Several methods have been proposed to rank scientific papers based on their popularity. These methods are variations of citation count-based methods or Page-Rank, which promote papers recently published or cited. However, these methods have several weaknesses, since they can not differentiate papers published in the same year or cannot deal with very recently published papers that have only few citations.
PA-Rank is a method that effectively ranks scientific papers dealing with the above problems. Our method incorporates into the Page-Rank random surfer model (a) a preferential attachment factor to identify papers that are likely to continue receiving citations, and (b) a time-based factor to promote recently published papers that have not yet received sufficient citations.
Here, we provide a Python/MapReduce implementation of PA-Rank.
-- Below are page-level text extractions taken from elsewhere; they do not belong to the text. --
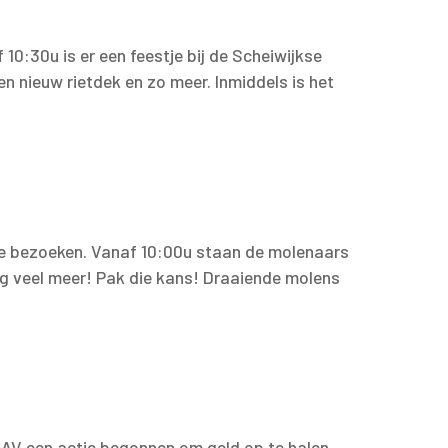
10:30u is er een feestje bij de Scheiwijkse
 nieuw rietdek en zo meer. Inmiddels is het
 te bezoeken. Vanaf 10:00u staan de molenaars
og veel meer! Pak die kans! Draaiende molens
MAV een actie begonnen om geld op te halen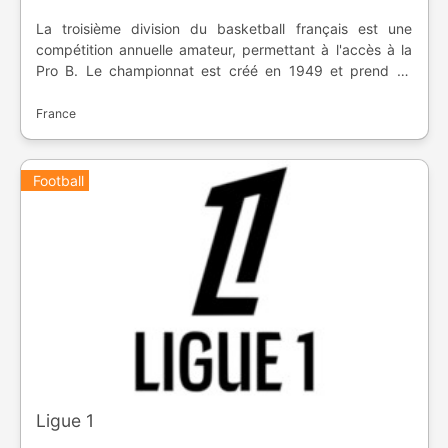
La troisième division du basketball français est une
compétition annuelle amateur, permettant à l'accès à la
Pro B. Le championnat est créé en 1949 et prend sa
forme actuelle en 2009.
France
Football
Ligue 1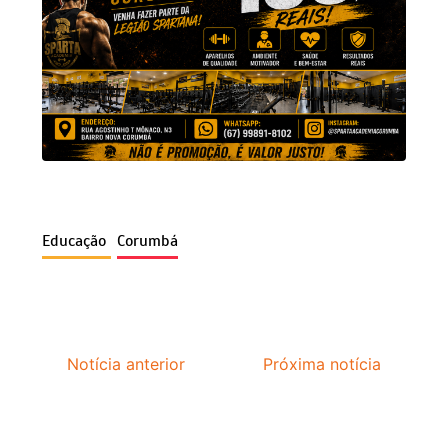
Educação
Corumbá
Notícia anterior
Próxima notícia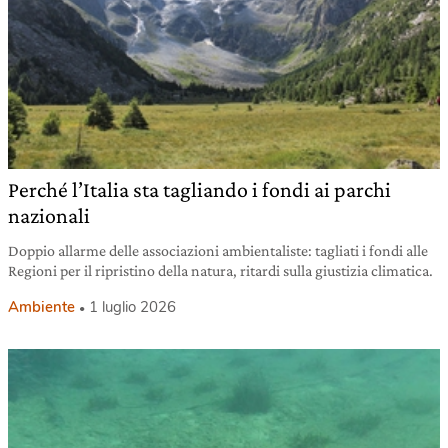
Perché l’Italia sta tagliando i fondi ai parchi
nazionali
Doppio allarme delle associazioni ambientaliste: tagliati i fondi alle
Regioni per il ripristino della natura, ritardi sulla giustizia climatica.
Ambiente
1 luglio 2026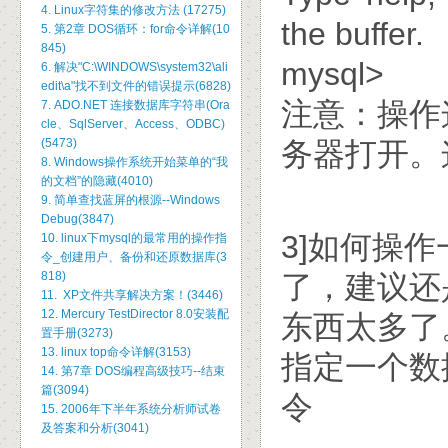
4. Linux字符集的修改方法 (17275)
the buffer.
5. 第2章 DOS循环：for命令详解(10
845)
mysql>
6. 解决"C:\WINDOWS\system32\ali
edit\a"找不到文件的错误提示(6828)
注意：操作
7. ADO.NET 连接数据库字符串(Ora
cle、SqlServer、Access、ODBC)
(5473)
务器打开。
8. Windows操作系统开始菜单的“我
的文档”的隐藏(4010)
9. 简单查找蓝屏的根源--Windows
Debug(3847)
3]如何操
10. linux下mysql的最常用的操作指
令_创建用户、备份和还原数据库(3
818)
了，建议还
11. XP文件共享解决方案！(3446)
12. Mercury TestDirector 8.0安装配
东西太多了
置手册(3273)
13. linux top命令详解(3153)
指定一个数
14. 第7章 DOS编程高级技巧--结束
篇(3094)
令
15. 2006年下半年系统分析师试卷
及答案和分析(3041)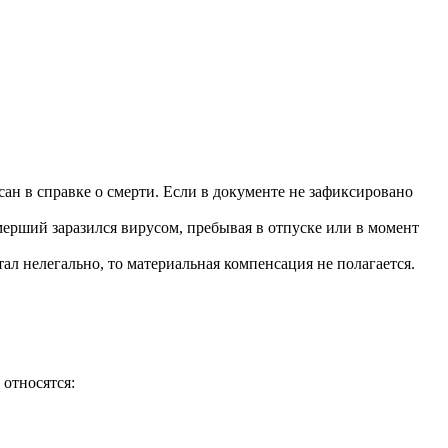
ан в справке о смерти. Если в документе не зафиксировано
мерший заразился вирусом, пребывая в отпуске или в момент
тал нелегально, то материальная компенсация не полагается.
 относятся: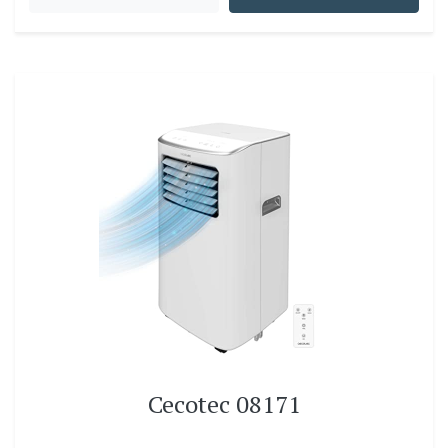
Cecotec 08171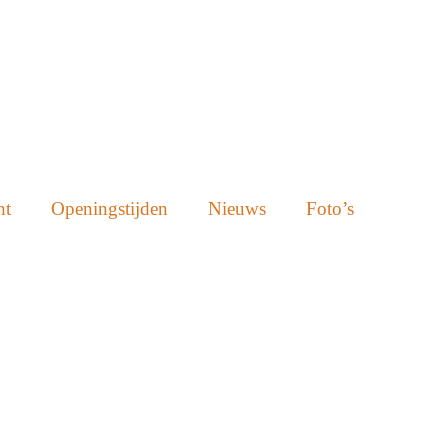
ht
Openingstijden
Nieuws
Foto’s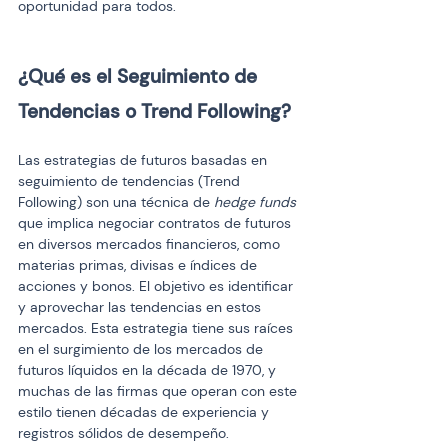
oportunidad para todos.
¿Qué es el Seguimiento de 
Tendencias o Trend Following?
Las estrategias de futuros basadas en 
seguimiento de tendencias (Trend 
Following) son una técnica de 
hedge funds
que implica negociar contratos de futuros 
en diversos mercados financieros, como 
materias primas, divisas e índices de 
acciones y bonos. El objetivo es identificar 
y aprovechar las tendencias en estos 
mercados. Esta estrategia tiene sus raíces 
en el surgimiento de los mercados de 
futuros líquidos en la década de 1970, y 
muchas de las firmas que operan con este 
estilo tienen décadas de experiencia y 
registros sólidos de desempeño.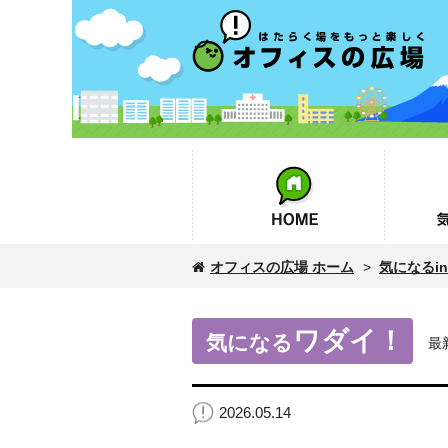
オフィスの広場
HOME
気になるin
オフィスの広場 ホーム
>
気になるinf
ワダイ！
気になる
最
2026.05.14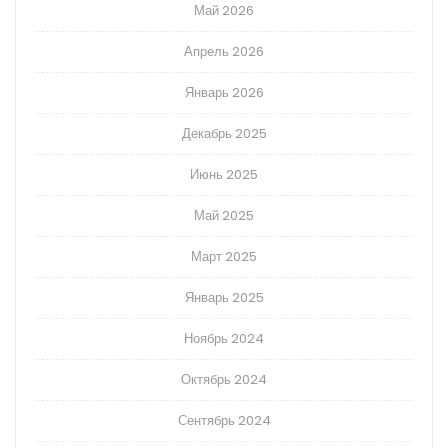
Май 2026
Апрель 2026
Январь 2026
Декабрь 2025
Июнь 2025
Май 2025
Март 2025
Январь 2025
Ноябрь 2024
Октябрь 2024
Сентябрь 2024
PA-Rank requires the Weight-PA input file which is created automatically using the citation inut file.
File structure:
<paper_id> <tab> <paper_referenced_ids>|<#referenced_ids>|<score> <tab> <previous_score> <tab> <publication_year>
where:
- corresponds to a tab character ("\t")
- <paper_referenced_ids> is a comma separated string of the paper ids referenced by paper <paper_id>
- <#referenced_ids> is the number of referenced ids
- <publication_year> is the year <paper_id> was published.
To produce Weight-PA input file run calculate_weights.py as follows:
./calculate_weights.py <citation_input_file> <exponent> <current_year> <start_year> > <weight_pa_file>
where:
- <citation_input_file>: is the citation_input_file described in 1.
- <exponent>: is the value of the exponential constant (including the minus sign for negative exponents), e.g. -0.48.
- <current_year>: is the latest year for which there exist an entry in <citation_input_file>.
- <start_year>: is the year from which we use references to calculate preferential attachment
- <weight_pa_file>: is the name of the file that will be used as input in our method, and, which contains, per paper, an exponential weight and a preferential attachment probability.
Run our method as follows:
./parank.py <weight_pa_file> <alpha> <beta> <gamma> <current_year> <convergence_error>
where:
- <weight_pa_file>: is the input file created in 2.
- <alpha>/<beta>/<gamma>: are the probabilities defined by our method
- <convergence_error>: is the value of the least maximum error between scores in consecutive iterations, per paper, which when achieved the method finishes.